Companies entering new markets face a binary instinct: translate what they have or rebuild it entirely. Both approaches are usually wrong. This piece identifies which elements of positioning travel across markets and which five require market-specific research and deliberate adaptation.

February 4, 2026 · Insight

The instinct when entering a new market is to either translate what you have or rebuild it entirely. Both approaches are usually wrong. Translation fails because the messaging that resonates with buyers in your home market reflects the context, vocabulary, and competitive landscape of that market. A positioning statement that performs well in the UK will sound generic or miss the point in Japan, Singapore, or the US — not because the underlying value is absent, but because the way that value is expressed does not match how buyers in the new market think about the problem.

Rebuilding from zero, on the other hand, discards the positioning work that has been validated and replaces it with something untested and expensive to produce. The companies that localise most effectively treat their existing positioning as a foundation and change the specific elements that require change, while preserving the elements that do not.

What stays the same

The core value proposition — the fundamental outcome your product or service delivers — is usually transferable across markets without modification. If you reduce customer acquisition cost by improving lead quality, that outcome is relevant to a revenue leader in Austin and a revenue leader in Singapore. The commercial logic is the same.

The category you occupy is usually also transferable, though the vocabulary describing it may not be. B2B SaaS companies in the GTM space are a recognisable category in most mature enterprise markets. The specific language used to describe that category varies, but the category itself does not.

Five things that need to change

The ICP definition. The firmographic, psychographic, and trigger-event profile of your ideal customer often differs meaningfully between markets. Company sizes that characterise mid-market in the US are enterprise-scale in Singapore. The technology maturity that defines your ICP in Germany differs from your ICP in India. A local ICP needs to be built from local market conversations, not adapted from home-market data.

The competitive frame. The alternatives your buyer is considering vary by market. Your primary competitor at home may have limited presence in the new market, while a local competitor you have never heard of may be the dominant incumbent. Positioning that defines you relative to competitors in your home market is largely irrelevant if those competitors are absent.

The trust signals. The social proof, credentials, and reference points that carry weight with buyers in one market often do not carry weight in another. Case studies from US companies do not impress buyers in Japan the way case studies from comparable Japanese companies do. Analyst coverage that is universally recognised in the US may be entirely unknown in MENA. The trust infrastructure needs to be built specifically for the market.
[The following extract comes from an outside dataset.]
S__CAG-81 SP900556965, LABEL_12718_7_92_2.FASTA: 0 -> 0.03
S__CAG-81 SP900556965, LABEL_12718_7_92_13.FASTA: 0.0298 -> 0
The channel vocabulary. The terminology used to describe the problem your product solves, and the specific pain points it addresses, varies by market and by industry. Research with buyers in the new market — actual conversations, not surveys — surfaces the vocabulary they use when they describe the problem to each other. Positioning that uses their language rather than your language earns credibility before the first conversation.
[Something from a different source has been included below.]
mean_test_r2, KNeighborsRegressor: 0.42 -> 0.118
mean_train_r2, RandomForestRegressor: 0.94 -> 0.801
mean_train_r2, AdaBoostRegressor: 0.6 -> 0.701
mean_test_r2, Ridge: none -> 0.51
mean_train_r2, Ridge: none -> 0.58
The entry story. Why are you entering this market now? What drove the decision? This is a question buyers in new markets frequently ask, either directly or implicitly. A credible entry story — grounded in specific knowledge of and commitment to the market — builds confidence. A generic global expansion narrative does the opposite.

The research that makes localisation accurate

Market localisation without primary research produces adaptation based on assumptions rather than adaptation based on evidence. The research required is modest in scope: ten to fifteen conversations with buyers who represent the target ICP in the new market, supplemented by conversations with distributors, partners, or advisors who have direct experience of how buying decisions are made in that context. This research takes two to four weeks and changes the accuracy of the positioning work that follows by an order of magnitude.